After seeing so many downfalls, and having so many examples to learn from, one must beg to ask Ken Shamrock, Why?

Coming of the heels of another big "Why" in Alex Rodriguez and his stint with steroids, many are wondering the same with Ken Shamrock. Both are regarded as one of the best in history in there profession. However, unlike Rodriguez, Shamrock is at the end of his storied and prolific career. Some may argue that Shamrock's career is indeed overdue for retirement, nonetheless, his choice of timing to dabble with the devil's drugs has the entire mixed martial arts world baffled.

Shamrock, known as one of the founding fighters of the UFC, and one of the greatest to ever grace the sport, had a legacy that would have been incomparable. Unlike other sports which have decades of history and thousands of players, mixed martial arts is currently seeing its rise from fad, to phenomenon, to mainstream, and Shamrock would have, and could have been the catalyst for that growth.

Shamrock could have fought until he retired, enjoyed the big send off, and stay involved through training and the mentoring of future fighters.

Shamrock could have been the Babe Ruth of mixed martial arts.

It's a moniker he's earned.
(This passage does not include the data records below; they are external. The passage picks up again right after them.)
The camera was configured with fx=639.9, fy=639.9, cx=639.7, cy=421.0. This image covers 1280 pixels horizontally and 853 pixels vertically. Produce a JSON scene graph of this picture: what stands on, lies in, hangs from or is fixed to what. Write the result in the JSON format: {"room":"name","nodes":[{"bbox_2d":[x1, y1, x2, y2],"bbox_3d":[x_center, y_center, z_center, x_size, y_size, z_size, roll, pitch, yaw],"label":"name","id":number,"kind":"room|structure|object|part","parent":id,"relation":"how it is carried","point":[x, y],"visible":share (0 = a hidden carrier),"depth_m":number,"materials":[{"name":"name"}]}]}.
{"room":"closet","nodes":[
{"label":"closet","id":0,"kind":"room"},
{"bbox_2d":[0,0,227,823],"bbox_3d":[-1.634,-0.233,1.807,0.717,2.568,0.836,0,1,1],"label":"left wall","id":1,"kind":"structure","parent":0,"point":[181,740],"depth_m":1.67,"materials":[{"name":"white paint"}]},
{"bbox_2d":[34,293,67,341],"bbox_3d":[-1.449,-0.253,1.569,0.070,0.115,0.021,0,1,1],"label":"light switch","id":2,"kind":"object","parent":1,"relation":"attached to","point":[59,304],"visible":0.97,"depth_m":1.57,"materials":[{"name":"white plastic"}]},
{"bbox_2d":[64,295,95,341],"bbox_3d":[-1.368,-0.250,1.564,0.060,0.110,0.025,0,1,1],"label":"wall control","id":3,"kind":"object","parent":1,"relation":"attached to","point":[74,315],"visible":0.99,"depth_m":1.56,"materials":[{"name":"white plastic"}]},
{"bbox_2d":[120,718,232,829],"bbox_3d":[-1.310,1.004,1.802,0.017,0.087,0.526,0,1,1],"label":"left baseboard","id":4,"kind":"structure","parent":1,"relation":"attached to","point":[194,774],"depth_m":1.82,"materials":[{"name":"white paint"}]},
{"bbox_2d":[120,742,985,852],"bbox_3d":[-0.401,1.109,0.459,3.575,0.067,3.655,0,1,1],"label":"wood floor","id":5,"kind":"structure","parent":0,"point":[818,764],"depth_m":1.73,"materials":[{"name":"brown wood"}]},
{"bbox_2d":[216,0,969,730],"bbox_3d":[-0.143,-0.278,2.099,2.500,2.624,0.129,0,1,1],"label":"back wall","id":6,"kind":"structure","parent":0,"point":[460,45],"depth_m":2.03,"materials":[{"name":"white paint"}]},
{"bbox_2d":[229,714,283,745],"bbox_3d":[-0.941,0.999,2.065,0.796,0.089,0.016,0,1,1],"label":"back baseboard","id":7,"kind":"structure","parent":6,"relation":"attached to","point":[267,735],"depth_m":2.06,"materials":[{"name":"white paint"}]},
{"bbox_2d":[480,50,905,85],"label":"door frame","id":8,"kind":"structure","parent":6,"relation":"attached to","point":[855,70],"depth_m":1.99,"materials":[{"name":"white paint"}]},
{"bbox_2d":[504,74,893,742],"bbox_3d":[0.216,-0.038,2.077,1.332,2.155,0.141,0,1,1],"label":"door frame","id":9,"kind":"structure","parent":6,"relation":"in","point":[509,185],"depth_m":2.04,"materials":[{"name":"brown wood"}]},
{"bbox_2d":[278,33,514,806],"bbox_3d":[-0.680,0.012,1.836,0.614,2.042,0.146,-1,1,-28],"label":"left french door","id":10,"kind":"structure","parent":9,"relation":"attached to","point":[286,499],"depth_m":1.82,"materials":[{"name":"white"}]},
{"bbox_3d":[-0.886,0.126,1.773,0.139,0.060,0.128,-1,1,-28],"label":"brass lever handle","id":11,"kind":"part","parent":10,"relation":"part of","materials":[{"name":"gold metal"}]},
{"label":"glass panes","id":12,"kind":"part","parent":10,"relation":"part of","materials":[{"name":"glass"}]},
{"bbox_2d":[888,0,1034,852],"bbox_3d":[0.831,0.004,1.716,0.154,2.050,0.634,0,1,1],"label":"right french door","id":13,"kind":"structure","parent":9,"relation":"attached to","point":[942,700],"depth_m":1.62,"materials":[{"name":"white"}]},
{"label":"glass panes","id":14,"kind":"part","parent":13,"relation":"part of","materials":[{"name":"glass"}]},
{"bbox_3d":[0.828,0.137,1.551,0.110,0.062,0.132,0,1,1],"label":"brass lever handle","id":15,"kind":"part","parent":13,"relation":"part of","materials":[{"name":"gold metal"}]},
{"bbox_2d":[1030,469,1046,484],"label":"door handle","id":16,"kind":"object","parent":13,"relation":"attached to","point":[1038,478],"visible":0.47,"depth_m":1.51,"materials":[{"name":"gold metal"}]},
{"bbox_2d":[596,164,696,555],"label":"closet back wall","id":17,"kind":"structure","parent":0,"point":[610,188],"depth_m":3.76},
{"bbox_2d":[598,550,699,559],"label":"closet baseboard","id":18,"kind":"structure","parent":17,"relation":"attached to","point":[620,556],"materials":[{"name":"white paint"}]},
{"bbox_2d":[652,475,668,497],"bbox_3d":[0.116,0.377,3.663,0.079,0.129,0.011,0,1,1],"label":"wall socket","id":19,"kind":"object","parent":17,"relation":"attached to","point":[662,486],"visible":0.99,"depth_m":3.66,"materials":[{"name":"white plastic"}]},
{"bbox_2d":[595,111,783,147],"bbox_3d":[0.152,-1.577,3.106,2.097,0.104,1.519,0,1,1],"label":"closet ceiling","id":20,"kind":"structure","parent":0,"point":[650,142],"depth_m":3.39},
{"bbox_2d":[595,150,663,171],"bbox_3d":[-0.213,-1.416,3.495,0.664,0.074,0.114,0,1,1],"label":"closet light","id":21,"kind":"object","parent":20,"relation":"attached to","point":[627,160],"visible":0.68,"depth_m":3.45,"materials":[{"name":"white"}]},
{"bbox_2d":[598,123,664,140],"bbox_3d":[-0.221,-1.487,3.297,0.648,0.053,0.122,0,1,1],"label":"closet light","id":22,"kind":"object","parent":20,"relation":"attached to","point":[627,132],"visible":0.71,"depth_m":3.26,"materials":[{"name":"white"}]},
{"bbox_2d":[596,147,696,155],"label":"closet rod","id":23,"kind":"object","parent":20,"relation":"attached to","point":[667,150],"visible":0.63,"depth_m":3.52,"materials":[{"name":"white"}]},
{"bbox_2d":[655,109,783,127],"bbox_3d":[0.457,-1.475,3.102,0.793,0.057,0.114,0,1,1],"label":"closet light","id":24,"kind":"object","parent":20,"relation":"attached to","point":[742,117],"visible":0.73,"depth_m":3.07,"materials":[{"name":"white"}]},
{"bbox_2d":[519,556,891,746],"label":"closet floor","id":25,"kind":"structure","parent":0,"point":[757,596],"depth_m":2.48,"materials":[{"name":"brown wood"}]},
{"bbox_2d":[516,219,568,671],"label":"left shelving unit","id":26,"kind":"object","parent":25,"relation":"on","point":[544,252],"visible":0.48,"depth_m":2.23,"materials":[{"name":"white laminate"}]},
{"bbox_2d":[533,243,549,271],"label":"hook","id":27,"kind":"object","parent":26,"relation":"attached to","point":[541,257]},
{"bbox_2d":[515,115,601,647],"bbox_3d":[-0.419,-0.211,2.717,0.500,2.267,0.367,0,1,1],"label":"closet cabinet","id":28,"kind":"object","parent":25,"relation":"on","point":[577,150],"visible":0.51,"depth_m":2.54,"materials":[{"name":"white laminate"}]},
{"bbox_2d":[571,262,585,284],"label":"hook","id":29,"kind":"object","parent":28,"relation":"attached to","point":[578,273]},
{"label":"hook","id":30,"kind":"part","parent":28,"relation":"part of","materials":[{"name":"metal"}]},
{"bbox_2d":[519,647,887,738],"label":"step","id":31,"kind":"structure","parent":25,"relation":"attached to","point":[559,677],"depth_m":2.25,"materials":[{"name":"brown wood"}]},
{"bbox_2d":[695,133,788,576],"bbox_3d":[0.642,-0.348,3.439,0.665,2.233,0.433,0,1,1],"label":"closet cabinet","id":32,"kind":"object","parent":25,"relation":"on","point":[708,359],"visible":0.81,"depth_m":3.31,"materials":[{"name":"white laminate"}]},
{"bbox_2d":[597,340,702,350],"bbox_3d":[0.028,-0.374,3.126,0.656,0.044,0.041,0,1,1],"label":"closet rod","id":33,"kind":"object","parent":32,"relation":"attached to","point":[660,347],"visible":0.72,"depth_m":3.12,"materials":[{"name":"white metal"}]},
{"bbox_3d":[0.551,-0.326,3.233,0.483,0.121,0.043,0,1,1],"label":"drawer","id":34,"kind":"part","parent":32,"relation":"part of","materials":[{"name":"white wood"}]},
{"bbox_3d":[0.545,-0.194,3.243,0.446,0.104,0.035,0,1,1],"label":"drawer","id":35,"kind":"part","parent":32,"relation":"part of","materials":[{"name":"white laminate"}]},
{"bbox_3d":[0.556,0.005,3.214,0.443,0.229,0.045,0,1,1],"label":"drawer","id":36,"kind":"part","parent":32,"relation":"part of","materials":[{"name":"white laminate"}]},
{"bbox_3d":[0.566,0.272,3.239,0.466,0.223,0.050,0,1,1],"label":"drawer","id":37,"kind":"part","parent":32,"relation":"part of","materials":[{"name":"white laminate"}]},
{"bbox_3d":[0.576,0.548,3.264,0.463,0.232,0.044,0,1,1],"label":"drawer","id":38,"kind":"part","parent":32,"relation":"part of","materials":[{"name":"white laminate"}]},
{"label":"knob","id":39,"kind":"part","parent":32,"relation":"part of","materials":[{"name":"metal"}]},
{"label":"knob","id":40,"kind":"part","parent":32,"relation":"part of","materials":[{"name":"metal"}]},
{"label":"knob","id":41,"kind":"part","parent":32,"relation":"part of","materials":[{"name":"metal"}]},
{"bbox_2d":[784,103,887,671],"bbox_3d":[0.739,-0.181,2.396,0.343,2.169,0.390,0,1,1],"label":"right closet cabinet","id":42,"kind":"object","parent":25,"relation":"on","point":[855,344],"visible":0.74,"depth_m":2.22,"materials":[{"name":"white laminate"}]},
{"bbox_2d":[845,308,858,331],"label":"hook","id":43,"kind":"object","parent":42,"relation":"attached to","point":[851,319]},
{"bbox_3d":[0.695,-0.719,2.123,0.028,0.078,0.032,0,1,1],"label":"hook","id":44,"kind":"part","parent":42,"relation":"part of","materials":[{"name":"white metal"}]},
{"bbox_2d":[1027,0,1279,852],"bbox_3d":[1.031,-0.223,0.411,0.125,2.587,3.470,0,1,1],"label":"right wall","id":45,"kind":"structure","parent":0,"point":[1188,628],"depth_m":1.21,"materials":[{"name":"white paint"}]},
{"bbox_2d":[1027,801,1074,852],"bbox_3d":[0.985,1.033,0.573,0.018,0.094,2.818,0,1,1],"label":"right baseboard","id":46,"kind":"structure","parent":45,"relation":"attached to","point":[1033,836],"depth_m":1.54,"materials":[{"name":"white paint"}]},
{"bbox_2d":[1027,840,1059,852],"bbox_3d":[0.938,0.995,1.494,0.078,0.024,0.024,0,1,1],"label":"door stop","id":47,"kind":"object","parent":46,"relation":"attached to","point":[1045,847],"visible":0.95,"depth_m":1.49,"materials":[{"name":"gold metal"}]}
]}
One he deserves.

Despite the instinct and urge of every fighter to continue competing late into their careers such as, Frazier, Ali, and Foreman, they were always remembered for their contributions, greatness, and most of all, their heart. It's understandable, once a fighter, always a fighter. For in the twilight of their careers, they walked that fine line between selfishness and respect.

Shamrock crossed that line. In result, he might be forced out of the sport he helped build in a shameful way.

In an interview with MMA Nation, Frank Shamrock, Ken's brother and fellow historic fighter made the following statements regarding his brother:

"You can tell he's cashing checks. He's not bearing his soul, he's cashing checks. Fighting is a lot of ego, and that's okay. But you got to walk a fine line between what's ego and what's reality. And Ken's ego unfortunately passed way into his reality and now it is his reality. I'm 36, I'm pretty broken and I see the end coming. Ken doesn't see the end and it's just silly"

So, once again, why?

He's desperate to hold on? Okay.

Shamrock used steroids, and lost his entire legacy in an attempt to win one last last fight.

The better question to Shamrock and all steroid users might be, is it worth it?